**DOCUMENT EXCERPT**
--------

Low Frame-rate Speech Codec: a Codec Designed for Fast High-quality Speech LLM Training and Inference
Edresson Casanova, Ryan Langman, Paarth Neekhara, Shehzeen Hussain, Jason Li, Subhankar Ghosh, Ante Jukić, Sang-gil Lee
TL;DR
The paper tackles the latency and efficiency bottlenecks of high-frame-rate neural audio codecs in training and inference for Speech LLMs. It introduces the Low Frame-rate Speech Codec (LFSC), a 1.89 kbps, 21.5 FPS neural codec that uses Finite Scalar Quantization and an adversarial setup with a frozen WavLM-based SLM discriminator to maintain quality. Through extensive ablations and a Zero-shot TTS study, LFSC demonstrates competitive perceptual quality, improved intelligibility, and about a threefold speedup in downstream Speech LLM training and inference, with public release in NeMo. The work suggests strong practical impact for scalable, low-latency speech processing and points to extensions to 44 kHz and other audio domains like music.

--------

**WHAT NEEDS TO BE DONE**
Pick up the summary of the Low Frame-rate Speech Codec paper above where it stops and write its next passage.

**DATA LISTING**
--------

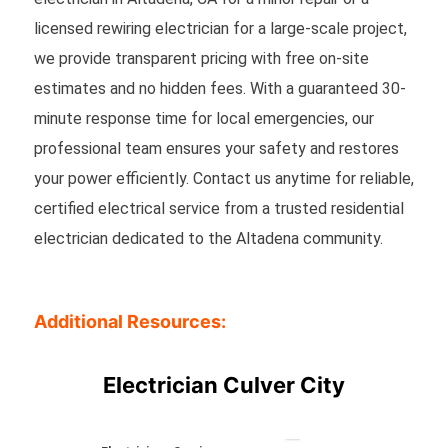
licensed rewiring electrician for a large-scale project,
we provide transparent pricing with free on-site
estimates and no hidden fees. With a guaranteed 30-
minute response time for local emergencies, our
professional team ensures your safety and restores
your power efficiently. Contact us anytime for reliable,
certified electrical service from a trusted residential
electrician dedicated to the Altadena community.
Additional Resources:
Electrician Culver City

--------

**RESPONSE**
Abstract
Large language models (LLMs) have significantly advanced audio processing through audio codecs that convert audio into discrete tokens, enabling the application of language modeling techniques to audio data. However, audio codecs often operate at high frame rates, resulting in slow training and inference, especially for autoregressive models. To address this challenge, we present the Low Frame-rate Speech Codec (LFSC): a neural audio codec that leverages finite scalar quantization and adversarial training with large speech language models to achieve high-quality audio compression with a 1.89 kbps bitrate and 21.5 frames per second. We demonstrate that our novel codec can make the inference of LLM-based text-to-speech models around three times faster while improving intelligibility and producing quality comparable to previous models.